Controlling Leakage and Disclosure Risk in Semantic Big Data pipelines

In many Big Data environments, information is made available as huge data streams, collected and analyzed at different locations, asynchronously and under the responsibility of different authorities. It has become common for data analysts to have a mandate for computing Big Data  analytics without holding the rights to access the individual data points in the input, as they may contain sensitive information or personal data protected by privacy regulations.
This talk discusses the idea that techniques used for semantic enrichment of Big Data (such as semantic lifting to harmonize metadata representation across data collection points and pre-joins at data ingestion time to avoid computing semantic joins on Big Data storage) can be seen as non-linear leakage and privacy risk boosters.  
Intuition suggests that semantic techniques applied to  Big Data representation may have a double impact on security risks:
(1) increase leakage risk by increasing the value for the attacker per unit of information leaked
(2) increase intrusion risk, making injection attacks (i.e. attacks aimed at poisoning data for subverting the outcome of analytics) more effective per unit of poisoned information injected .   

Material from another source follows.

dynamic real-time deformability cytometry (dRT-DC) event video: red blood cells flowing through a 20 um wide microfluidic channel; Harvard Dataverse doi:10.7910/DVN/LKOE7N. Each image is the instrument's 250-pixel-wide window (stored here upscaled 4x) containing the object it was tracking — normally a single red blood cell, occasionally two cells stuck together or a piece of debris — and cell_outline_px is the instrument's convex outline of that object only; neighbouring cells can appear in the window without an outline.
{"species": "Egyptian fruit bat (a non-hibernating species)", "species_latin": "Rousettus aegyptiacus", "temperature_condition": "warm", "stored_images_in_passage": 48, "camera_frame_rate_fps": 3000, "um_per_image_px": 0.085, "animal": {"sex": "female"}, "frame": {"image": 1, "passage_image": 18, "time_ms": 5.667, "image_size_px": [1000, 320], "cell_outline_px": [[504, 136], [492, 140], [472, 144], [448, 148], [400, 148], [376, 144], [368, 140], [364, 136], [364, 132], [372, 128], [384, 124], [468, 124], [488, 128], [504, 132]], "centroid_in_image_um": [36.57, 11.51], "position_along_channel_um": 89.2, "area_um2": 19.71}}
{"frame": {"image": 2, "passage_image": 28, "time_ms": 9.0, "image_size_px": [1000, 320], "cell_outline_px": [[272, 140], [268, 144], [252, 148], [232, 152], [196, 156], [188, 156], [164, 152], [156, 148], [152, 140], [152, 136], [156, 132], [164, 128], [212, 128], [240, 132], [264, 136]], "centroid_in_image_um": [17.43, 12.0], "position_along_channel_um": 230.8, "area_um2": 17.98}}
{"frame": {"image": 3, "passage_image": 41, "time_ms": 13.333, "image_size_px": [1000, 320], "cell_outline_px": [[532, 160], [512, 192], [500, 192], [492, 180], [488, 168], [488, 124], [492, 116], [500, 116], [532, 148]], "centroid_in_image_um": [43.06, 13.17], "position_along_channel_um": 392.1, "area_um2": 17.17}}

However, no clear methodology is currently available for quantifying the impact of these boosters. This talk will discuss a (semi-)quantitative technique for computing Big Data leakage risk estimates, in order to meaningfully compare them with the quantifiable benefits of semantic enrichment. Also, it will discuss  a model  and a toolkit for protecting semantically enriched data streams based on the idea of dynamic filters, incrementally built based on the applicable Access Control policy and on the analytics to be performed.